I know that Chrome is working long-term on dynamically adding data for new locales. I think Firefox has a similar effort. By keeping the data exchange in the browser engine, Intl's handling of CLDR data remains transparent to the user, which seems like a desirable property.

ljharb commented 4 years ago

Without the ability to object the data, polyfilling new data requires replacing almost every single Intl method; with that ability, all the methods may be correct already and just need new backing data.

sffc commented 4 years ago

Is it possible to have a function detect whether it is being called in a sync or async context? For example, could await Intl.DateTimeFormat() have different behavior than Intl.DateTimeFormat()? @ljharb

I'm just trying to think of unobtrusive ways to add data loading to the API. It would be nice if you could do the following, but it's not clear whether that is possible without breaking the web.

let dtf = await Intl.DateTimeFormat();
console.log(dtf.format(x));

One option @ljharb suggested was something like the following. It doesn't require changing the constructor, but it would give the otherwise immutable Intl.DateTimeFormat object two "states", one where data is present and one where it is not.

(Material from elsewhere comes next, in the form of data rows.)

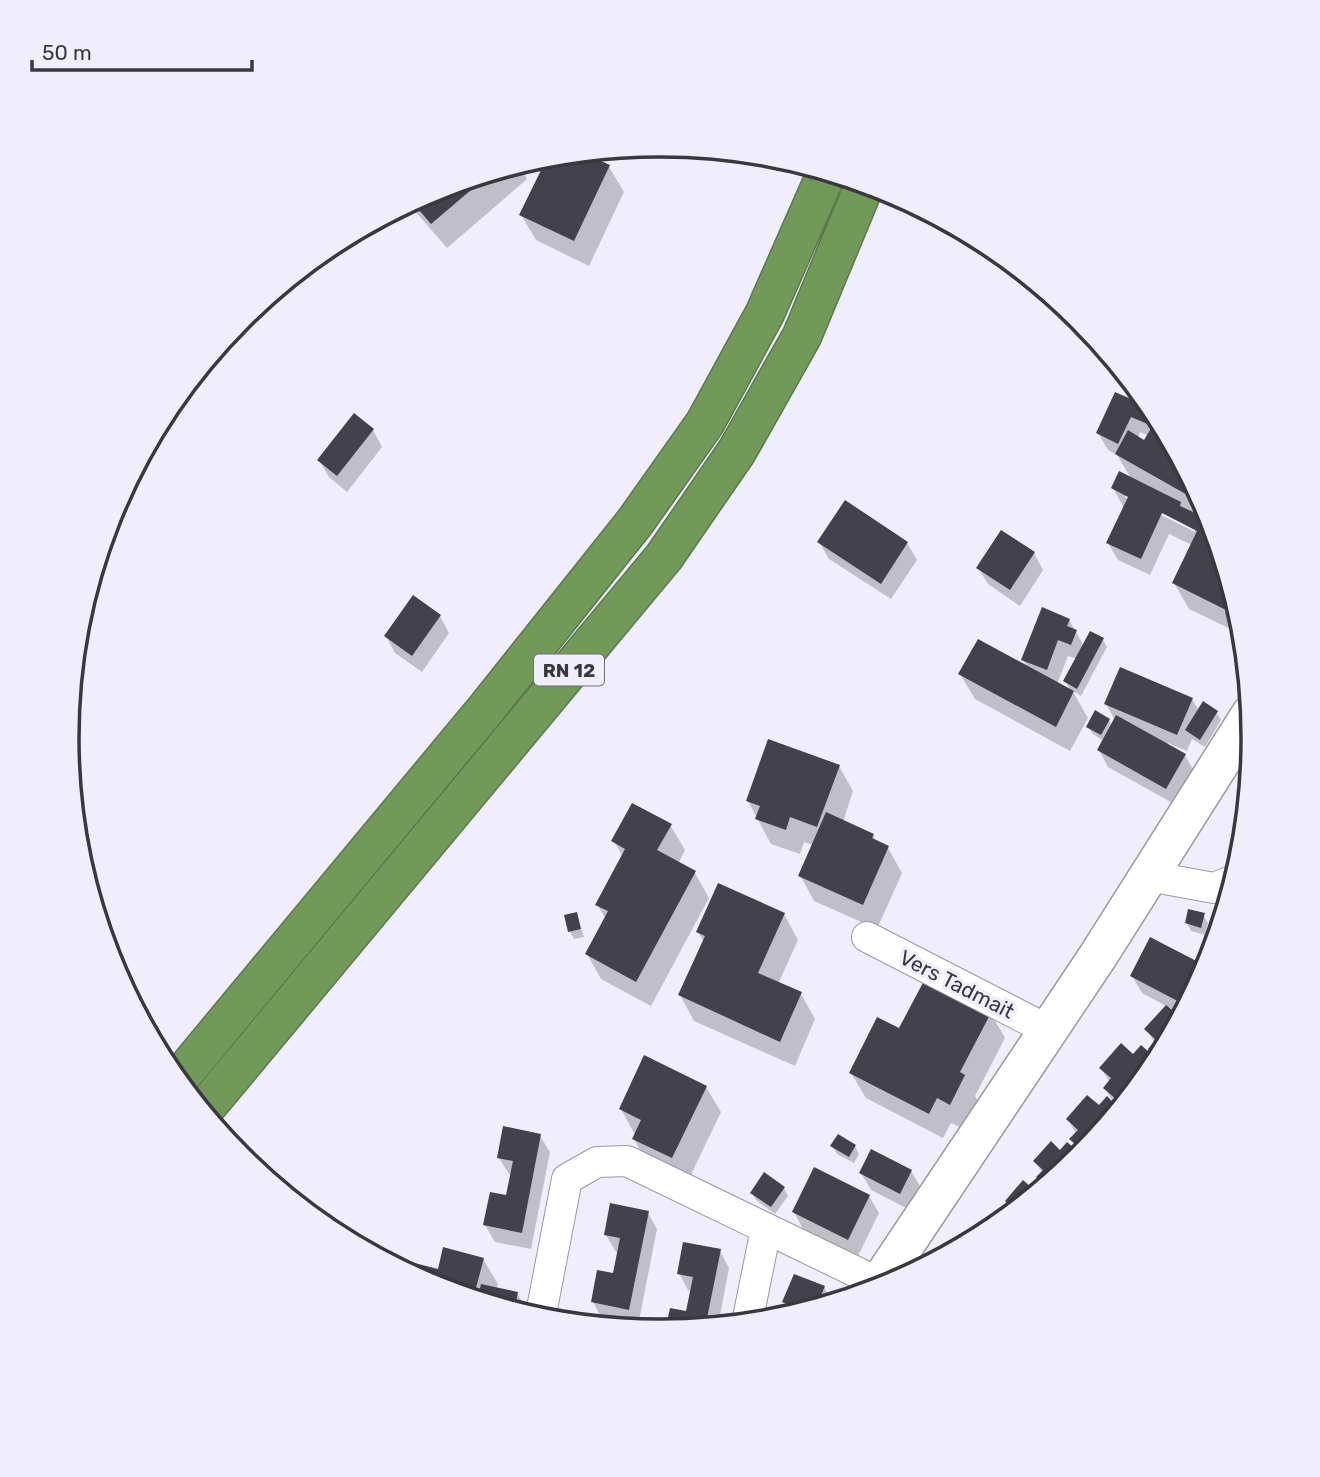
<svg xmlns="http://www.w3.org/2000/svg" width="1320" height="1477" font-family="Rubik,sans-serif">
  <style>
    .shadow { fill: #0003; fill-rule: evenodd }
    .building { fill: #42414c }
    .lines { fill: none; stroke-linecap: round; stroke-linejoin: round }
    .street-casing { stroke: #9a98a5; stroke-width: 32 }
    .secondary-casing { stroke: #9a98a5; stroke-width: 41 }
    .highway-casing { stroke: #5d774e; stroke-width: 41 }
    .street { stroke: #fff; stroke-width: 30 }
    .secondary { stroke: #fff; stroke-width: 38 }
    .highway { stroke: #719957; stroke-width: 38 }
    .labels { text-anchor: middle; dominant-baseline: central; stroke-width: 7; stroke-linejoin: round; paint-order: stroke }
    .shield { fill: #f0eefc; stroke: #706f77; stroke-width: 2 }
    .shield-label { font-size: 19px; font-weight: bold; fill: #39383e }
    .street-label { font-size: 21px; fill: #39383e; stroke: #f0eefc }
    .rim { fill: none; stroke: #39383e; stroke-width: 3.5 }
  </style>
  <rect width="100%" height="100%" fill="#f0eefc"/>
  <!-- shadow -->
  <path class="shadow" d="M580 153 609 167 624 192 589 266 536 240 521 215 550 156Z
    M518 164 527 179 447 248 408 203 433 190Z
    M1116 394 1155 412 1208 512 1242 623 1243 635 1189 609 1174 583 1192 545 1169 534 1150 575 1118 560 1108 543 1124 508 1113 488 1132 480 1117 455 1108 450 1098 433ZM1140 432 1149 436 1145 442 1138 438ZM1126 494 1195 528V532L1125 497Z
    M373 430 382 447 347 492 329 477 319 460Z
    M845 503 907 543 917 560 891 599 829 559 819 542Z
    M1034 553 1043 570 1020 606 988 584 978 568Z
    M440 616 449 633 422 672 395 653 386 636Z
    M1069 620 1084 646 1103 640 1107 647 1081 696 1072 690 1088 718 1070 751 975 699 960 674 1028 668 1023 660ZM1068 656 1077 659 1065 681 1071 691 1057 684Z
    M1192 699 1199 711 1217 713 1221 720 1205 747 1192 739 1187 751 1168 743 1167 746 1185 756 1195 772 1176 805 1108 767 1099 750 1104 741 1093 734 1088 727 1109 720 1112 726 1115 720 1106 704Z
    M839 766 853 791 843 822 873 835 877 843 888 848 902 873 877 929 814 901 800 875 813 845 804 842 800 854 771 844 748 801Z
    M670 825 685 850 678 864 695 873 709 898 651 1006 601 979 587 954 606 919 597 904 623 857 614 841Z
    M576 914 584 937 574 939 570 932Z
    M784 914 798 940 778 984 801 994 815 1019 795 1066 694 1021 680 995 704 942 698 932Z
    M1203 915 1208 923 1205 935 1191 931 1187 923Z
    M1207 968 1153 1069 1081 1156 1071 1139 1076 1134 1068 1119 1099 1108 1115 1105 1105 1088 1110 1083 1101 1068 1133 1056 1157 1061 1150 1049 1155 1044 1147 1029 1178 1018 1181 1014 1142 993 1132 976Z
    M990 1012 1005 1038 975 1096 978 1101 964 1129 951 1123 943 1138 866 1098 851 1073 900 1031Z
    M706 1087 721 1112 687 1183 648 1164 634 1139 635 1135 621 1109Z
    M540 1136 550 1152 531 1249 495 1242 485 1225 507 1197 512 1175 509 1174 499 1158Z
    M1067 1145 1081 1157 1013 1213 1007 1201 1033 1192 1041 1183 1038 1178 1042 1173 1035 1161 1061 1152Z
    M832 1146H855L859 1154 854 1163 837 1154Z
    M911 1171 921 1188 910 1210 871 1190 861 1173Z
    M784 1188 788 1196 775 1214 756 1200 752 1193Z
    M869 1196 879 1213 858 1256 803 1229 794 1212Z
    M648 1213 657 1229 638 1326 602 1319 593 1302 615 1275 619 1252H616L606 1235Z
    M988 1222 995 1228 973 1241 972 1240Z
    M720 1251 729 1268 718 1326 667 1331 671 1310 687 1313 692 1291 688 1290 679 1273Z
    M483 1259 498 1284 496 1289 517 1293 527 1310 526 1315 433 1287 394 1266 396 1260 439 1271Z
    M824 1287 833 1303 792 1315 784 1302Z"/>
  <!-- building -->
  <path class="building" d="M583 153 610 165 574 241 519 215 548 156Z
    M491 173 431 224 412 202 433 190Z
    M1115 392 1154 409 1156 413 1150 425 1131 417 1118 444 1096 433Z
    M354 413 374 429 337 476 317 460Z
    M1158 417 1179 456 1205 505 1115 454 1128 430 1144 440Z
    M1119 471 1181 502 1180 506 1211 520 1240 617 1172 583 1197 531 1162 513 1141 559 1106 543 1128 497 1111 488Z
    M845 500 908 542 881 584 817 542Z
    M1001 530 1035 552 1010 590 976 568Z
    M413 595 441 615 412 656 384 636Z
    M1042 607 1070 619 1067 626 1077 630 1071 645 1058 640 1047 670 1021 660Z
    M1090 631 1104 638 1077 689 1063 681Z
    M978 639 1074 691 1056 727 958 674Z
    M1120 667 1193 698 1177 735 1104 704Z
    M1203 701 1218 711 1200 740 1185 730Z
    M1095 710 1110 719 1101 735 1086 727Z
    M1116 715 1186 754 1166 789 1097 750Z
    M768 739 840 765 817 827 790 817 786 830 755 819 760 806 746 801Z
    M632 803 672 824 657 850 696 871 636 982 585 954 608 911 595 905 625 849 611 841Z
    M826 812 874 834 872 838 889 846 863 905 798 876Z
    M718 883 785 913 758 973 802 992 780 1042 678 995 705 936 696 932Z
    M1188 909 1205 913 1201 928 1185 923Z
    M577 912 581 929 568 932 564 915Z
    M1150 937 1208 967 1187 1006 1130 976Z
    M926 977 992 1011 960 1072 965 1075 950 1105 937 1098 929 1114 849 1073 877 1017 899 1028Z
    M1166 1005 1178 1015 1186 1007 1159 1058 1148 1049 1156 1040 1144 1029Z
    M1121 1043 1133 1054 1141 1045 1158 1060 1123 1105 1103 1088 1111 1078 1099 1068Z
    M644 1055 707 1086 672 1158 632 1139 641 1120 619 1109Z
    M1087 1095 1099 1105 1107 1096 1120 1109 1085 1152 1069 1139 1078 1130 1066 1119Z
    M503 1126 541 1134 522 1233 483 1225 490 1192 506 1195 513 1161 497 1158Z
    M838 1134 856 1145 849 1157 830 1146Z
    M1051 1141 1060 1150 1067 1142 1082 1155 1016 1211 1005 1201 1023 1180 1033 1189 1040 1181 1036 1177 1043 1170 1033 1161Z
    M871 1149 912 1170 900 1194 859 1173Z
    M814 1167 870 1195 848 1240 792 1212Z
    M764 1172 785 1187 771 1207 750 1193Z
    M610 1203 649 1211 629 1310 591 1302 597 1270 613 1273 620 1238 604 1235Z
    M988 1219 996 1226 972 1241 970 1240Z
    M683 1242 721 1249 705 1328 665 1331 670 1308 686 1311 693 1277 677 1274Z
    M443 1247 484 1258 473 1299 433 1287 393 1265 395 1258 438 1269Z
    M794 1274 825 1286 816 1308 806 1311 782 1302Z
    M481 1284 518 1292 514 1312 477 1300Z"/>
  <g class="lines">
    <defs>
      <path id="street" d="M1148 876 1214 888 1234 880
        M867 937 1048 1030
        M540 1319 567 1179 597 1162 627 1161 879 1283
        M747 1323 766 1229"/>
      <path id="secondary" d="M874 1291 1098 956 1251 714"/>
      <path id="highway" d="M177 1081 486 709 635 522 705 423 765 313 827 172
        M202 1112 664 557 737 451 802 336 865 184"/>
    </defs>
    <!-- street casing -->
    <use href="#street" class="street-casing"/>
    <!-- secondary casing -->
    <use href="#secondary" class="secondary-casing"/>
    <!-- highway casing -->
    <use href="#highway" class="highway-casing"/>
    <!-- street -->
    <use href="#street" class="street"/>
    <!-- secondary -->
    <use href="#secondary" class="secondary"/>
    <!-- highway -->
    <use href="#highway" class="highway"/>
  </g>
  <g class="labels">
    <!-- shield labels -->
    <rect class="shield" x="534" y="654.5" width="70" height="31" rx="5"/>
    <g class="shield-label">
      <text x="569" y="670">RN 12</text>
    </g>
    <!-- street labels -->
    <g class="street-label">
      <text transform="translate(957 984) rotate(27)">Vers Tadmait</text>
    </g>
  </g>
  <!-- crop -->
  <path d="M0 0H1320V1477H0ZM79 738a581 581 0 1 1 1162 0a581 581 0 1 1-1162 0Z" fill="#f0eefc" fill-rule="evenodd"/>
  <path class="rim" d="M79 738a581 581 0 1 1 1162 0a581 581 0 1 1-1162 0Z"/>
  <!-- scale -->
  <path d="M32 60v10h220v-10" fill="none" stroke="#39383e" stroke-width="3.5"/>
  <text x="42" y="60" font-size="21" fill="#39383e" stroke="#f0eefc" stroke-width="5" paint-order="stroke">50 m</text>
</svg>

let dtf = new Intl.DateTimeFormat();
await dtf.load();
console.log(dtf.format(x));

We could add a new namespace for the async-enabled constructors, like Intl.Async. The new namespace would have all of the same constructors as the Intl namespace, except that they return promises that resolve to "normal" objects.

let dtf = await Intl.Async.DateTimeFormat();
console.log(dtf.format(x));

Or, we could put data loading into the terminal format method. The downside here is that you put async operations into a function that was never async before, so it might be harder to use as a drop-in replacement. For example, if you have to pass your object as an argument to some other function, that function needs to know whether to use the async version of the terminal method.

let dtf = new Intl.DateTimeFormat();
console.log(await dtf.asyncFormat(x));

// problem if you have to pass dtf to a function like this
function doStuffWithDateTimeFormat(dtf) {
  // should this function use .format() or .asyncFormat() ?
}
ljharb commented 4 years ago

You can't usefully detect that, no, and if you could it would break use cases where people don't await immediately but still do something with the promise.

If a constructor returns a promise, than instanceof will fail until it's awaited, which would be confusing.